Officials of Federal Way-based Weyerhaeuser said they would set aside $82 million of the company's second-quarter profit to cover the expected cost of the settlement.
"We just thought it was in our interest and the property owners' interest to have a settlement," company spokesman Frank Mendizabal said. "It was either that or continued prolonged litigation, and that's always to be avoided."
Weyerhaeuser becomes the latest siding maker to settle a multimillion-dollar product-liability lawsuit. The biggest such deal, involving Louisiana-Pacific and its Inner-Seal brand of pressed wood-flake siding, has cost the Portland-based company about $500 million so far, and claims are still coming in. Brain also represented homeowners who had sued Louisiana-Pacific.
Georgia-Pacific, Jefferson Smurfit and Masonite also have settled class-action suits about their siding. Lawsuits are pending against Boise Cascade and Stimson Lumber, among other siding makers.
Details of the suits vary from manufacturer to manufacturer. In general, though, they claim that an inordinate amount of siding warps, splits, rots or otherwise deteriorates, especially when exposed to damp climates.
In Weyerhaeuser's case, the lawsuits concerned hardboard siding manufactured by the company or sold under its name and installed from 1981 through 1999. The siding is made by mixing wood fiber, waxes and resin, and then compressing the mixture so that it looks like real wood.
Most of the siding was sold to homebuilders in Western states, Brain said. More than a third of the defective siding is in California, he estimated. Colorado, Arizona, Washington and Oregon round out the top five states.
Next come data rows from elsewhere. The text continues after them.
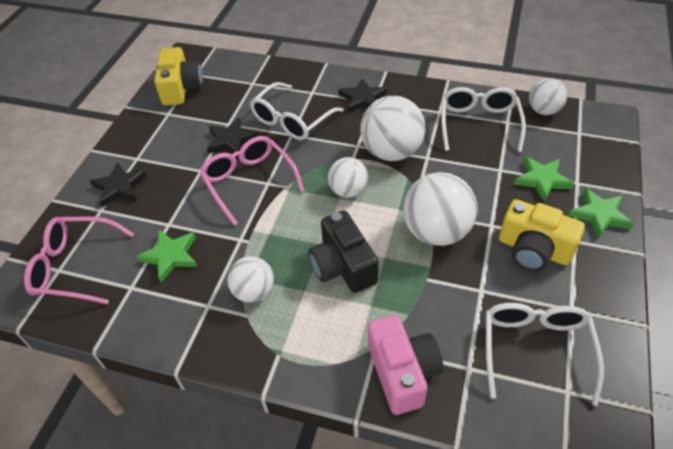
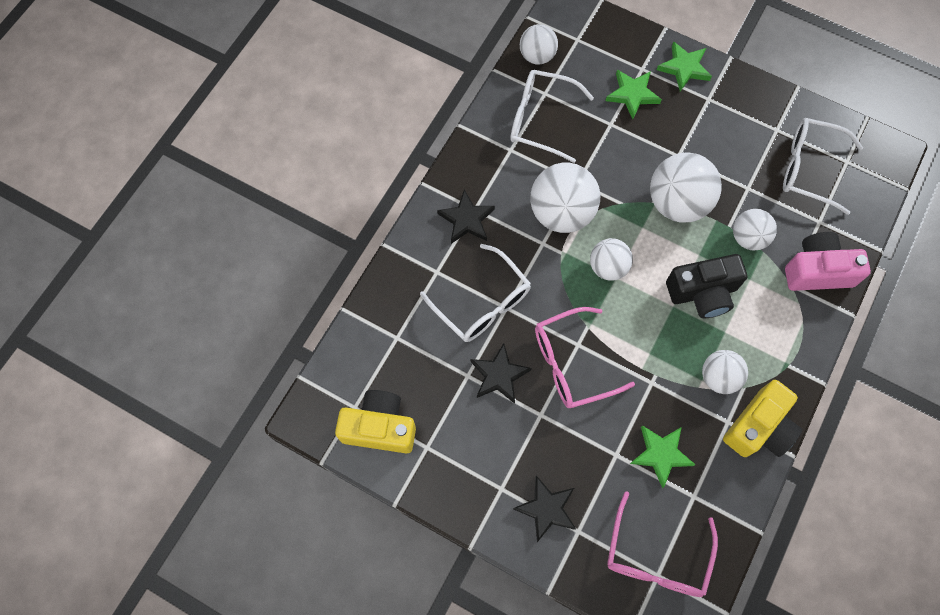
camera: 80 degrees left, 20 degrees up
yellow camera [499,199,585,271] -> yellow camera moved to [723,380,802,457]
none -> white ball [733,209,777,250]

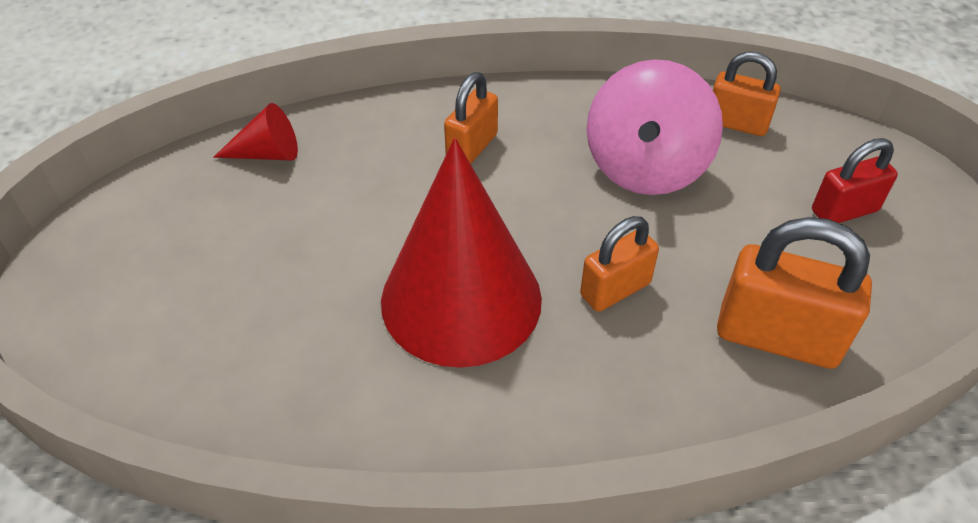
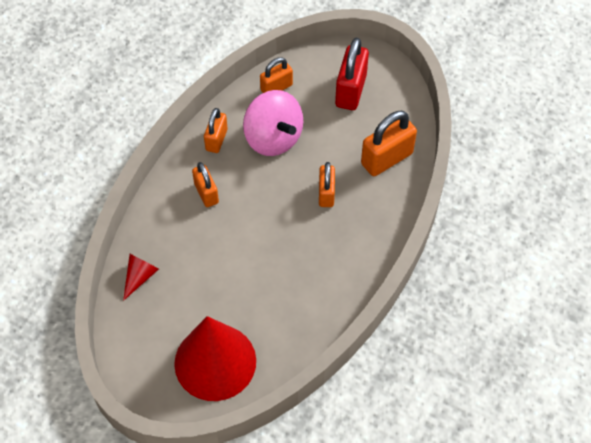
camera: 55 degrees left, 10 degrees up
red cone [381,138,542,368] -> red cone moved to [174,316,256,401]
red padlock [812,138,898,223] -> red padlock [335,38,369,110], size x1.59
none -> orange padlock [204,108,228,153]

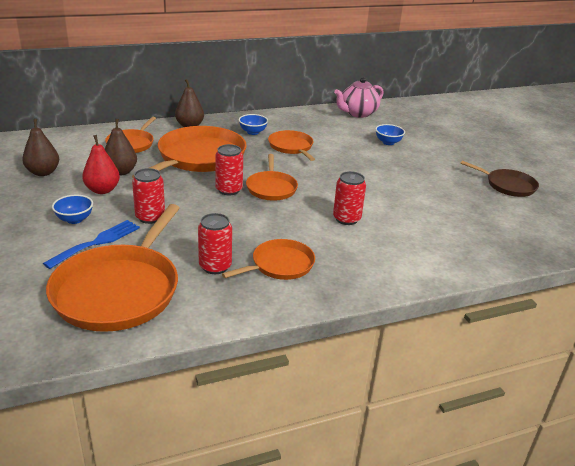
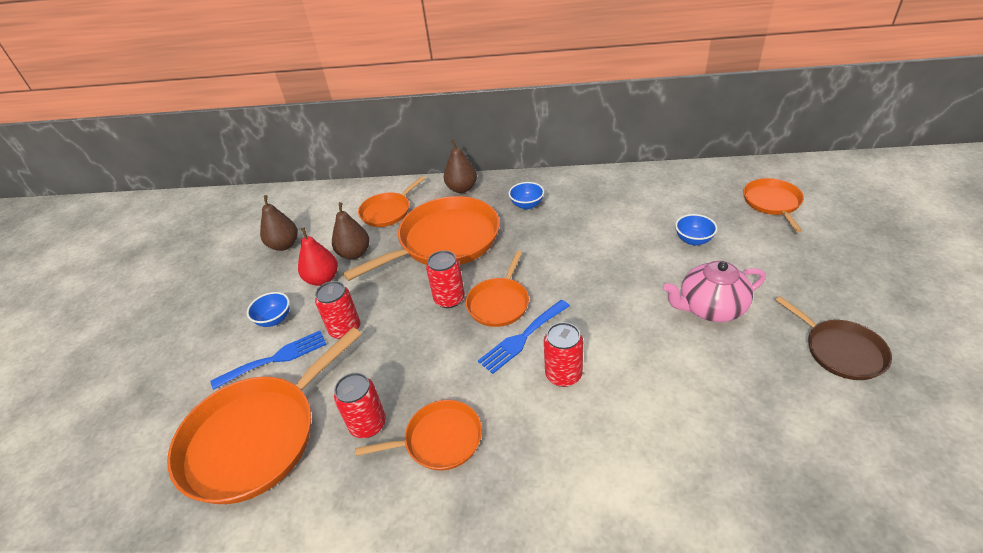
camera: 30 degrees right, 10 degrees up
orange pan [268,130,315,161] -> orange pan moved to [743,178,804,232]
pink teapot [334,77,384,118] -> pink teapot moved to [663,261,766,322]
none -> blue fork [478,300,570,374]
Weyerhaeuser made and sold the siding until 1996, when it sold the business. The new owner continued to make hardboard siding under the Weyerhaeuser name through 1998, Mendizabal said.
The California case originally was filed in June 1998; it was certified as a state class action the following February. The plaintiffs' lawyers and Weyerhaeuser have been negotiating a settlement of the case for about six months, Brain said.
A proposed national class-action lawsuit filed in King County Superior Court was dismissed last July, although it is on appeal. Lawsuits also are pending in Nebraska, Oregon, Iowa, Texas and South Carolina.
If the San Francisco court gives the settlement preliminary approval, ads containing details of the deal and instructions on how to submit claims will run in newspapers and on television and radio, Brain said.
People in the class action will have their homes inspected by a court-appointed inspector. The company expects $82 million to cover all payments to homeowners and administrative costs related to the settlement, Mendizabal said.
Weyerhaeuser, for its part, has sued 20 insurance companies, saying they refused to pay defense costs and claims stemming from the siding suits. That suit, filed last month, is pending in U.S. District Court in Seattle.
News of the settlement had little discernible effect on Weyerhaeuser's stock; shares closed at $44.0625 yesterday, up 93.75 cents.
Dan Nelson, an analyst with Ragen McKenzie in Seattle, said settling the siding claims was, at best, a modest positive for Weyerhaeuser - assuming the price tag doesn't rise much past $82 million.
"In the grand scheme of things, that's not a lot of money for Weyerhaeuser," Nelson said. "But it's a good thing to get behind them."